Hezbollah demands France release Georges Abdallah



BEIRUT: Hezbollah deputy chief Naim Qassem Tuesday condemned France's ongoing imprisonment of leftist militant Georges Ibrahim Abdallah.


“We call on France to release Georges Abdallah as soon as possible, and we consider his continued detention to be a blatant violation of human rights,” Qassem said in a statement released by the Hezbollah media office after meeting with representatives from the International Campaign for the Release of Georges Ibrahim Abdallah.


The remarks were the first by a ranking official in Hezbollah to demand the release of Abdallah, but the party in 2013 released a statement of support.

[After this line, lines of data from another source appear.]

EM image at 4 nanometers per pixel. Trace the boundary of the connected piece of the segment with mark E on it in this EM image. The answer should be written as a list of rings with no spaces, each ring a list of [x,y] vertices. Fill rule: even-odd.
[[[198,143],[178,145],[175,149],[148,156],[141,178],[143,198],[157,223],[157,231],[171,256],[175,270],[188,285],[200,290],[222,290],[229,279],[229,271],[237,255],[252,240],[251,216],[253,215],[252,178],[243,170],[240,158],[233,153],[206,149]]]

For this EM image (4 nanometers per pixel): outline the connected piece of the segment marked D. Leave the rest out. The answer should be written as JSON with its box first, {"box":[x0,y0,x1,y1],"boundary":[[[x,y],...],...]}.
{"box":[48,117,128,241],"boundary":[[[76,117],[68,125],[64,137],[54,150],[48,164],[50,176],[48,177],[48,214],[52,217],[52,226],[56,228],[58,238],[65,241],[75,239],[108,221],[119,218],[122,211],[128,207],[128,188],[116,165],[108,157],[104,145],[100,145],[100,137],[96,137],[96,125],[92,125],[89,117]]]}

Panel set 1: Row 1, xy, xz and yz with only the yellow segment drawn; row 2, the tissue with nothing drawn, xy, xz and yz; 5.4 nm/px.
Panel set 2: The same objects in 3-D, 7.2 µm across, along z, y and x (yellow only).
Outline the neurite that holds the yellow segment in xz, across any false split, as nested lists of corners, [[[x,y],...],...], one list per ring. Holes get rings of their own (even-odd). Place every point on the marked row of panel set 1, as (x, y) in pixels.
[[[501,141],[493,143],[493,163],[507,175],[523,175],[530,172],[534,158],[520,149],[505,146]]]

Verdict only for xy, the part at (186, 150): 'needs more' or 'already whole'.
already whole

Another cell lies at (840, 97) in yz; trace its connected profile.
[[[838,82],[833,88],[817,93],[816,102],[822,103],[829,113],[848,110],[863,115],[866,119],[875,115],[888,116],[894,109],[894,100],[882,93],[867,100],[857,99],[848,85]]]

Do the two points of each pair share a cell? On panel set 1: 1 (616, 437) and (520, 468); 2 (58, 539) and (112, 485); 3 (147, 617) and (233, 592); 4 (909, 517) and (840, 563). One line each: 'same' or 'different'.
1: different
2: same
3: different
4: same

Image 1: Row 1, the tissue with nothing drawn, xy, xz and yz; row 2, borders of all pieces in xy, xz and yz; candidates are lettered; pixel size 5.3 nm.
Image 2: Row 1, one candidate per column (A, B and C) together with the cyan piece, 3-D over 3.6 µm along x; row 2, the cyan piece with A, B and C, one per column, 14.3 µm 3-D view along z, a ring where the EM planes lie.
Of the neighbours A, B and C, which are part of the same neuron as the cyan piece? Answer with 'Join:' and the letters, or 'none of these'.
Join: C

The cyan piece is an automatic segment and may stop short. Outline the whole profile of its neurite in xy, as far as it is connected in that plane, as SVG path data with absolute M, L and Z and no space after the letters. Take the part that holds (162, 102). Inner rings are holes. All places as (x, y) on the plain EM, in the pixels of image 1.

Abdallah was arrested in Lyon in October 1984 and condemned three years later to life in prison for alleged involvement in the killing of an Israeli diplomat and an American military attache in Paris in 1982.


Abdallah has maintained his innocence.


Abdallah should have been freed in 1999 by virtue of France's penal code, but Paris has rejected nine appeals for his release.


His supporters have accused the United States and Israel of lobbying to keep Abdallah behind bars.


Under the French judicial system, a life sentence means 15 years in prison, after which the prisoner has the right to demand his release.


In 2013, French courts accepted a request to release Abdallah, and within the 24-hour deadline, no appeals were made. His supporters in Lebanon were preparing his reception and the date of his return was set. But then-Interior Minister of France Manuel Valls denied the deportation order.


Hezbollah had maintained a low profile in supporting his release, with party official Ghaleb Abu Zeinab once explaining that the party did not want its support to be negatively exploited.


But on Tuesday Qassem openly denounced French authorities over the delay in releasing Abdallah, accusing the United States of exerting pressure on France to keep him behind bars.


“Is American pressure... more important than France’s dignity?” he asked.